As one that lived in Hawai'i, and who has been to Pearl Harbor dozens of time, I can attest to the rather overpowering images that sit to this day in homage to those that lost their lives on this day in 1941.
The base was attacked by 353 Japanese fighters, bombers and torpedo planes in two waves, launched from six aircraft carriers. All eight U.S. Navy battleships were damaged, with four being sunk. Of the eight damaged, six were raised, repaired and returned to service later in the war. The Japanese also sank or damaged three cruisers, three destroyers, an anti-aircraft training ship,[nb 2] and one minelayer. 188 U.S. aircraft were destroyed; 2,402 Americans were killed and 1,282 wounded. The power station, shipyard, maintenance, and fuel and torpedo storage facilities, as well as the submarine piers and headquarters building (also home of the intelligence section) were not attacked. Japanese losses were light: 29 aircraft and five midget submarines lost, and 65 servicemen killed or wounded. One Japanese sailor was captured.

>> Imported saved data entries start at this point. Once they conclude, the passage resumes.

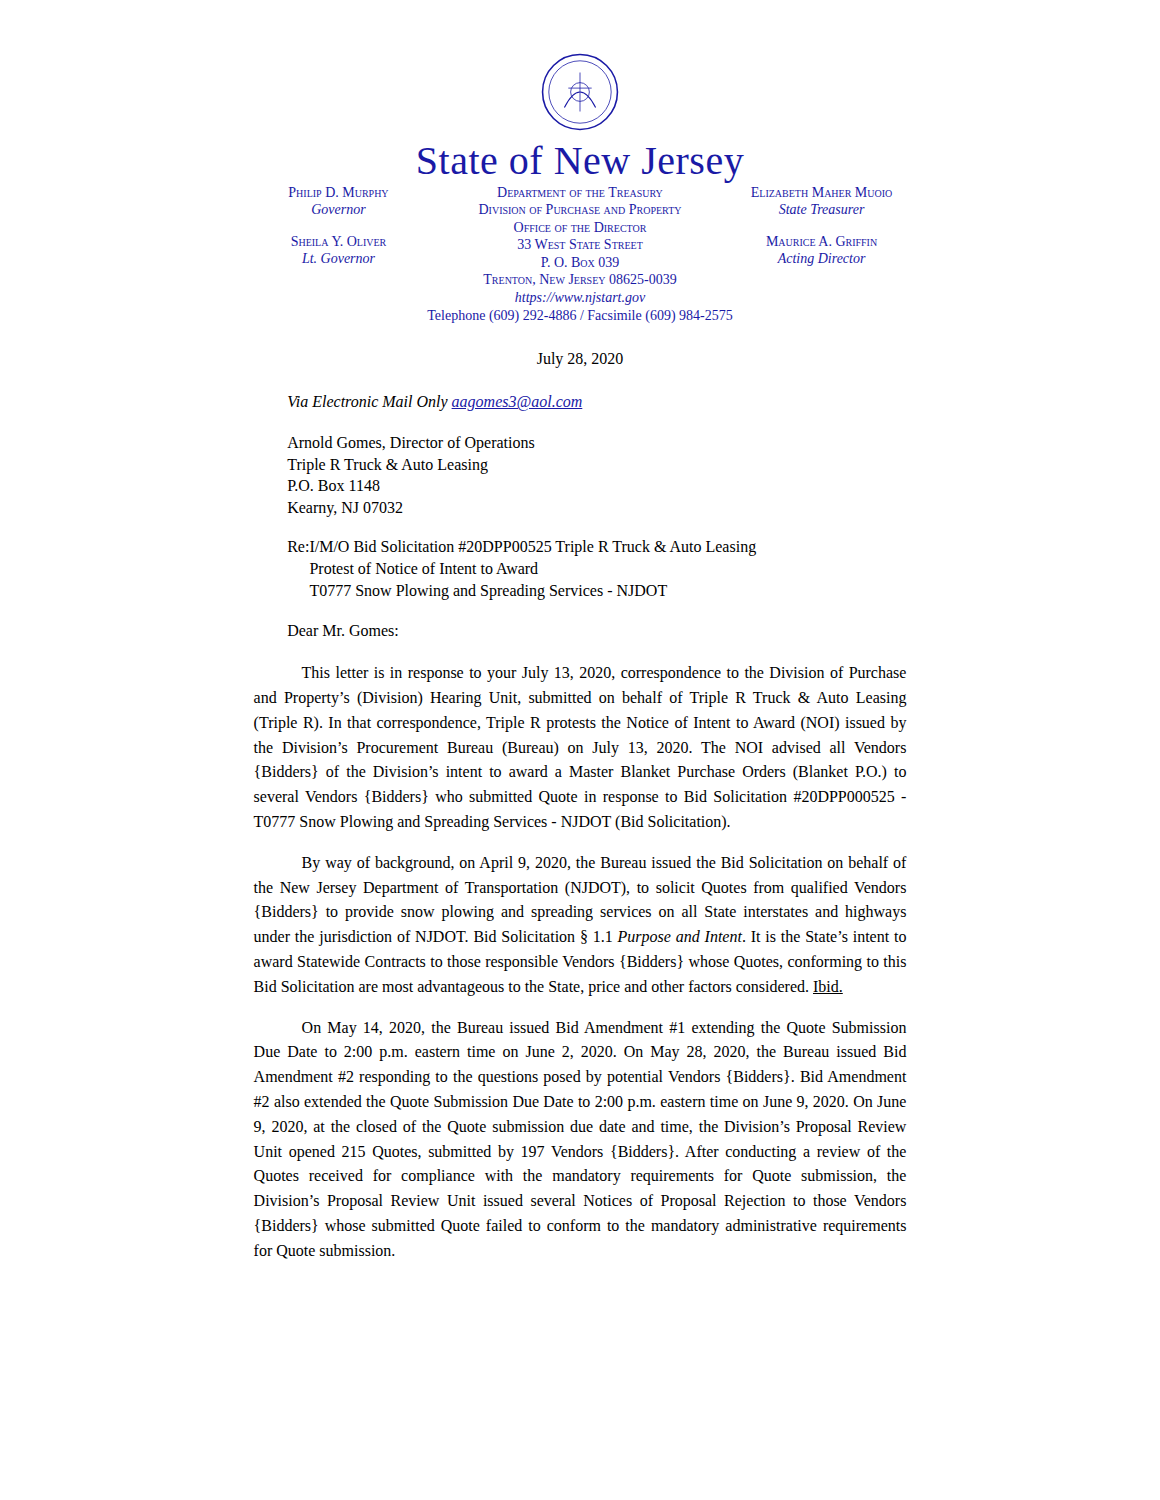State of New Jersey
| Philip D. Murphy Governor Sheila Y. Oliver Lt. Governor | Department of the Treasury Division of Purchase and Property Office of the Director 33 West State Street P. O. Box 039 Trenton, New Jersey 08625-0039 https://www.njstart.gov | Elizabeth Maher Muoio State Treasurer Maurice A. Griffin Acting Director |
Telephone (609) 292-4886 / Facsimile (609) 984-2575
July 28, 2020
Via Electronic Mail Only aagomes3@aol.com
Arnold Gomes, Director of Operations
Triple R Truck & Auto Leasing
P.O. Box 1148
Kearny, NJ 07032
| Re: | I/M/O Bid Solicitation #20DPP00525 Triple R Truck & Auto Leasing Protest of Notice of Intent to Award T0777 Snow Plowing and Spreading Services - NJDOT |
Dear Mr. Gomes:
This letter is in response to your July 13, 2020, correspondence to the Division of Purchase and Property’s (Division) Hearing Unit, submitted on behalf of Triple R Truck & Auto Leasing (Triple R). In that correspondence, Triple R protests the Notice of Intent to Award (NOI) issued by the Division’s Procurement Bureau (Bureau) on July 13, 2020. The NOI advised all Vendors {Bidders} of the Division’s intent to award a Master Blanket Purchase Orders (Blanket P.O.) to several Vendors {Bidders} who submitted Quote in response to Bid Solicitation #20DPP000525 - T0777 Snow Plowing and Spreading Services - NJDOT (Bid Solicitation).
By way of background, on April 9, 2020, the Bureau issued the Bid Solicitation on behalf of the New Jersey Department of Transportation (NJDOT), to solicit Quotes from qualified Vendors {Bidders} to provide snow plowing and spreading services on all State interstates and highways under the jurisdiction of NJDOT. Bid Solicitation § 1.1 Purpose and Intent. It is the State’s intent to award Statewide Contracts to those responsible Vendors {Bidders} whose Quotes, conforming to this Bid Solicitation are most advantageous to the State, price and other factors considered. Ibid.
On May 14, 2020, the Bureau issued Bid Amendment #1 extending the Quote Submission Due Date to 2:00 p.m. eastern time on June 2, 2020. On May 28, 2020, the Bureau issued Bid Amendment #2 responding to the questions posed by potential Vendors {Bidders}. Bid Amendment #2 also extended the Quote Submission Due Date to 2:00 p.m. eastern time on June 9, 2020. On June 9, 2020, at the closed of the Quote submission due date and time, the Division’s Proposal Review Unit opened 215 Quotes, submitted by 197 Vendors {Bidders}. After conducting a review of the Quotes received for compliance with the mandatory requirements for Quote submission, the Division’s Proposal Review Unit issued several Notices of Proposal Rejection to those Vendors {Bidders} whose submitted Quote failed to conform to the mandatory administrative requirements for Quote submission.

The attack came as a profound shock to the American people and led directly to the American entry into World War II in both the Pacific and European theaters. The following day (December 8) the United States declared war on Japan. Domestic support for isolationism, which had been strong, disappeared. Clandestine support of Britain (for example the Neutrality Patrol) was replaced by active alliance. Subsequent operations by the U.S. prompted Germany and Italy to declare war on the U.S. on December 11, which was reciprocated by the U.S. the same day.
Memorial to the Battleship Arizona, which I have visited numerous times, still gives me the shivers and goose bumps.